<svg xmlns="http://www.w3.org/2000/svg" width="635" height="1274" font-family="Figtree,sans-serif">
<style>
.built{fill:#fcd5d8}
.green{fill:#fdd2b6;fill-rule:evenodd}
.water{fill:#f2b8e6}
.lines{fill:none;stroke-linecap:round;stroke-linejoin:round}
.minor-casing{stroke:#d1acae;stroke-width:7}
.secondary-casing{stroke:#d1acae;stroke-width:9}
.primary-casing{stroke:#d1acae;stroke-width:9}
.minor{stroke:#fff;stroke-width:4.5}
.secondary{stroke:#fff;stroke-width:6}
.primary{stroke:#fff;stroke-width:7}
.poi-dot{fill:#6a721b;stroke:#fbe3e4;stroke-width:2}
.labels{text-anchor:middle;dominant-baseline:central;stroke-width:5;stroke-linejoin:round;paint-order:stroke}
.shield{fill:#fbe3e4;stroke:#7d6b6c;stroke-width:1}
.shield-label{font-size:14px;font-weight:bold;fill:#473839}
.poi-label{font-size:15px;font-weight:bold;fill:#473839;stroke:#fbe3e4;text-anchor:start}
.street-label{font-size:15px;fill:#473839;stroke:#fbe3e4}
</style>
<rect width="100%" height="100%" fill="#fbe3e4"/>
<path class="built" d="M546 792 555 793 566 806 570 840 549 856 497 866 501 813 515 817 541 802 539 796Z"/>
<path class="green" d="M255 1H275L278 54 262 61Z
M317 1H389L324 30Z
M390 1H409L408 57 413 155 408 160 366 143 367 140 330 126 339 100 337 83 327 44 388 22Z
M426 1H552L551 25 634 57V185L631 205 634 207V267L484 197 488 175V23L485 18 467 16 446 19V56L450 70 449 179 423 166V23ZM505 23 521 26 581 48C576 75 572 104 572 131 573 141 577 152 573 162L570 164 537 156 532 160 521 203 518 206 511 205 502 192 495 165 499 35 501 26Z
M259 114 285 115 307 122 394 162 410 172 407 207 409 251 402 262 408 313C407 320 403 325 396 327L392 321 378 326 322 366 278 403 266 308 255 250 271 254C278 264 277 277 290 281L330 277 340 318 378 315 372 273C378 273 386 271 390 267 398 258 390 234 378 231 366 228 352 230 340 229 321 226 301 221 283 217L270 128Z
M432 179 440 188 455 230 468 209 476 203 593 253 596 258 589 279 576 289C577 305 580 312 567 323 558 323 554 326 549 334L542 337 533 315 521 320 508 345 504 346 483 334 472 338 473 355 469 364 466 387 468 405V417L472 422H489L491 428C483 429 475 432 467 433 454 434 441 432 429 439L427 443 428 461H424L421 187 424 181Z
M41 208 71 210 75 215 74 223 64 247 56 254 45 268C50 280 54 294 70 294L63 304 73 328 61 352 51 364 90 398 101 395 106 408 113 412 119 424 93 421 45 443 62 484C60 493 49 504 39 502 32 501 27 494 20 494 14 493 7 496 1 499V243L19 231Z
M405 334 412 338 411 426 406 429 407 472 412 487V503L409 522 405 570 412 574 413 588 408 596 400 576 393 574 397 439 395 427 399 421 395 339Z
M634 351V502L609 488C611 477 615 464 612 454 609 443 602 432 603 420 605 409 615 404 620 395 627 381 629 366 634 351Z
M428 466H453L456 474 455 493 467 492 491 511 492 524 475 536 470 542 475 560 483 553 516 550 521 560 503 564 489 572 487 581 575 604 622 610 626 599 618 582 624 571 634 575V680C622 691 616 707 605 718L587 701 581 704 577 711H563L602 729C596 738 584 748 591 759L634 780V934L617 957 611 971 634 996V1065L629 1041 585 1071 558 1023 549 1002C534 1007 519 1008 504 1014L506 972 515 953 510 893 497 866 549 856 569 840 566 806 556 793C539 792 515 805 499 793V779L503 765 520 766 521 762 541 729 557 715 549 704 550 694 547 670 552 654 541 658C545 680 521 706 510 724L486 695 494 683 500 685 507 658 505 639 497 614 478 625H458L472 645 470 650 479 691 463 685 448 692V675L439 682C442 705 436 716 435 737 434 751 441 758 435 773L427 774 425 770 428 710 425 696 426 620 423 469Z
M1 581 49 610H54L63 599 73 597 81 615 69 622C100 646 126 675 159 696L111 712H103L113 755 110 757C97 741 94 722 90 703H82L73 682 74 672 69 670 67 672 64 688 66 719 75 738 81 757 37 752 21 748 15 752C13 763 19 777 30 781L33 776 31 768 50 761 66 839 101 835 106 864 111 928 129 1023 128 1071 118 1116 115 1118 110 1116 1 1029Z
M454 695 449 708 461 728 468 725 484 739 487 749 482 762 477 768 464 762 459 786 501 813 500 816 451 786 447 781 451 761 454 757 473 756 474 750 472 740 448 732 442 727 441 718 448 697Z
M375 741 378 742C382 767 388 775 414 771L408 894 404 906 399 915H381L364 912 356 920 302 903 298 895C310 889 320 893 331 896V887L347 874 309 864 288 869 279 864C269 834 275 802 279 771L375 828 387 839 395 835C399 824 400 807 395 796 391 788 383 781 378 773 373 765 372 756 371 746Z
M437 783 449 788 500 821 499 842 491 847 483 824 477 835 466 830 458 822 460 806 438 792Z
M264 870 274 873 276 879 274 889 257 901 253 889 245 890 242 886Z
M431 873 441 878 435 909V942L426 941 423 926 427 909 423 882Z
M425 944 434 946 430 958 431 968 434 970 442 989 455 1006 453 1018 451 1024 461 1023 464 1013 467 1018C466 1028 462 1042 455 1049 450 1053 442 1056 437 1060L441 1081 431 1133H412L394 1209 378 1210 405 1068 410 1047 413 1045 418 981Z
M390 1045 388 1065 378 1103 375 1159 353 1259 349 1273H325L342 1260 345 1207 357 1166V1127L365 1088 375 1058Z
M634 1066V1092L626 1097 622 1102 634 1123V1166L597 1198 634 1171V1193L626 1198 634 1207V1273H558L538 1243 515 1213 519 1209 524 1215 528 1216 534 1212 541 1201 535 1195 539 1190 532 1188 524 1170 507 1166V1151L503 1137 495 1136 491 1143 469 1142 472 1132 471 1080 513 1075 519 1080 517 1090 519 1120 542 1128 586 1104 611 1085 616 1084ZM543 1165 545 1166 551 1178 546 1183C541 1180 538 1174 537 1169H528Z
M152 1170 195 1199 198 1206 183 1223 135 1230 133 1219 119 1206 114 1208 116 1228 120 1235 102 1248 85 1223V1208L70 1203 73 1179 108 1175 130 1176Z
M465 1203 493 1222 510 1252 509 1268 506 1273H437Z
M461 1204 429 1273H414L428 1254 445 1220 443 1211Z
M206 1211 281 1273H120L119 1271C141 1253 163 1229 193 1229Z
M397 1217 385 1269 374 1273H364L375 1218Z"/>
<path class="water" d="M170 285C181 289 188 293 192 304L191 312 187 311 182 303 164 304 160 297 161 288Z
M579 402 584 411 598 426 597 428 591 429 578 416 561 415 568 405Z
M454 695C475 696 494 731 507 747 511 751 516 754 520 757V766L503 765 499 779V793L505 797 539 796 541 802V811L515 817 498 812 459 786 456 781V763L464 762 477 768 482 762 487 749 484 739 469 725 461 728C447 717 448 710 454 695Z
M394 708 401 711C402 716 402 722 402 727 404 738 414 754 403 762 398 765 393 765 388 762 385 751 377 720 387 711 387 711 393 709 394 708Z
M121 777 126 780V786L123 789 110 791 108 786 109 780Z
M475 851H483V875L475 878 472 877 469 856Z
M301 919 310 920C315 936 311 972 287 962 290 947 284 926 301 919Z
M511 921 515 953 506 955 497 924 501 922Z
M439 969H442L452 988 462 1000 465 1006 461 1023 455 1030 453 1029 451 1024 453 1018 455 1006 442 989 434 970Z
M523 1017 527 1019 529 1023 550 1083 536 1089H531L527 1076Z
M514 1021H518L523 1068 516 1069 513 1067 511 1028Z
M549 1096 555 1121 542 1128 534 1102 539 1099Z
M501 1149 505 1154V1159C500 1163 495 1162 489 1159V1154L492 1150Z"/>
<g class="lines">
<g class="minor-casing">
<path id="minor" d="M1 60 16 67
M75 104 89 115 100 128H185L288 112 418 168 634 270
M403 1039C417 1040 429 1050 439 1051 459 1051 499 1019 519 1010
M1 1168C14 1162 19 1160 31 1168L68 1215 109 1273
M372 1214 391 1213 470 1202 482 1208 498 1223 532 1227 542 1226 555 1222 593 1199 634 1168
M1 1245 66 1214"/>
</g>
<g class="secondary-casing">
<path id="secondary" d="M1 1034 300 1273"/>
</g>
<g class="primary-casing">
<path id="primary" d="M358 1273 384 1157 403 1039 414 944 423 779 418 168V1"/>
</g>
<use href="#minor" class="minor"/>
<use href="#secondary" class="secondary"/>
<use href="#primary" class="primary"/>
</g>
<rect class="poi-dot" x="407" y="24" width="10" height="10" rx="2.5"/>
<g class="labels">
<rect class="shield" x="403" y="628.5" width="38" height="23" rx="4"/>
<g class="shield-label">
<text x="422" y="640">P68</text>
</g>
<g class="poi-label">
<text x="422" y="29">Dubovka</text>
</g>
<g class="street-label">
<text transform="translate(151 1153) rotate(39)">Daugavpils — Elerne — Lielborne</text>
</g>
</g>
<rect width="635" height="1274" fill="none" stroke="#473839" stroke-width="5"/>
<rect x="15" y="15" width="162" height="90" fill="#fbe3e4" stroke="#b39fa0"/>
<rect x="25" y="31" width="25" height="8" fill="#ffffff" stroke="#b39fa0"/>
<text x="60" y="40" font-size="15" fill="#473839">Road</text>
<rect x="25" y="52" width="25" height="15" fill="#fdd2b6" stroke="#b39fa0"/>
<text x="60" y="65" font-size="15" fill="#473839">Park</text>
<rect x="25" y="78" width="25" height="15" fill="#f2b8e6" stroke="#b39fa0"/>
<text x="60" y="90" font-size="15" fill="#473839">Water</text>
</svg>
::::::::
TASK DETAILS.
Collect every line from the records above that contains the word "round".

RESPONSE.
.lines{fill:none;stroke-linecap:round;stroke-linejoin:round}
.labels{text-anchor:middle;dominant-baseline:central;stroke-width:5;stroke-linejoin:round;paint-order:stroke}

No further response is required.